(Input begins)
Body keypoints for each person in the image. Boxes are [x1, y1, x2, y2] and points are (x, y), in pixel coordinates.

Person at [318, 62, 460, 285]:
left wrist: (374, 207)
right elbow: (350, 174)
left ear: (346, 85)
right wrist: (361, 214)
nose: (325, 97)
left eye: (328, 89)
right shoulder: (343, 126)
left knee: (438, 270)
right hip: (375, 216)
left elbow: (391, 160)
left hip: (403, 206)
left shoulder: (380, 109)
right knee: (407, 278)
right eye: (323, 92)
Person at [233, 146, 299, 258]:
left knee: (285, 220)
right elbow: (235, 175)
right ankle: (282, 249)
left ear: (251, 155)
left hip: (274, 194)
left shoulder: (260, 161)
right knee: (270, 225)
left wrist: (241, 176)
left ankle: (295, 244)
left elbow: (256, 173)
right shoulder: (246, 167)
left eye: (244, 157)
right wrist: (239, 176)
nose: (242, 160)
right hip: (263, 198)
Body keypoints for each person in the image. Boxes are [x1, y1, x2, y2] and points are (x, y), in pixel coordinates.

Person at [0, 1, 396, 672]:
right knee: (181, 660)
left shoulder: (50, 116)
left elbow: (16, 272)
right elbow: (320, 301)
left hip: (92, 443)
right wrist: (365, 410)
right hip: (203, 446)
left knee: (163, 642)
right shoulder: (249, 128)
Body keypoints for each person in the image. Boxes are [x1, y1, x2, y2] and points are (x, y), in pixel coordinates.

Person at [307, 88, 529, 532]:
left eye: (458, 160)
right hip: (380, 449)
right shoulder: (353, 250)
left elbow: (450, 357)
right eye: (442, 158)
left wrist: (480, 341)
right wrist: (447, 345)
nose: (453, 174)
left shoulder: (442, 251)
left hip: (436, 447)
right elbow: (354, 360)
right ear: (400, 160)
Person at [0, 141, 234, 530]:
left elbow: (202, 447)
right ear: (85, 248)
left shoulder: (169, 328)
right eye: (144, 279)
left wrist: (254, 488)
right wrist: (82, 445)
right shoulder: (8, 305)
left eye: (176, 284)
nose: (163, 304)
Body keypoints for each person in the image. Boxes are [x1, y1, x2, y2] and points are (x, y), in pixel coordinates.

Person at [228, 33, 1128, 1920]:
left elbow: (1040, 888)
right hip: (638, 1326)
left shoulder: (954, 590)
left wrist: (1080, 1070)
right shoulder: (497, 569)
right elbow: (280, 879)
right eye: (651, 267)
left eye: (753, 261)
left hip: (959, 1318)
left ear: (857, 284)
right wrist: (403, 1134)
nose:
(Input ends)
**Task prompt:**
Beginning with the line that has "left wrist: (374, 207)" and ending with the line that has "right elbow: (320, 301)", set down the lines above exactly and include no others.

**Solution:**
left wrist: (374, 207)
right elbow: (350, 174)
left ear: (346, 85)
right wrist: (361, 214)
nose: (325, 97)
left eye: (328, 89)
right shoulder: (343, 126)
left knee: (438, 270)
right hip: (375, 216)
left elbow: (391, 160)
left hip: (403, 206)
left shoulder: (380, 109)
right knee: (407, 278)
right eye: (323, 92)
Person at [233, 146, 299, 258]:
left knee: (285, 220)
right elbow: (235, 175)
right ankle: (282, 249)
left ear: (251, 155)
left hip: (274, 194)
left shoulder: (260, 161)
right knee: (270, 225)
left wrist: (241, 176)
left ankle: (295, 244)
left elbow: (256, 173)
right shoulder: (246, 167)
left eye: (244, 157)
right wrist: (239, 176)
nose: (242, 160)
right hip: (263, 198)
Body keypoints for each person in the image. Boxes are [x1, y1, x2, y2] and points are (x, y), in pixel coordinates.

Person at [0, 1, 396, 672]:
right knee: (181, 660)
left shoulder: (50, 116)
left elbow: (16, 272)
right elbow: (320, 301)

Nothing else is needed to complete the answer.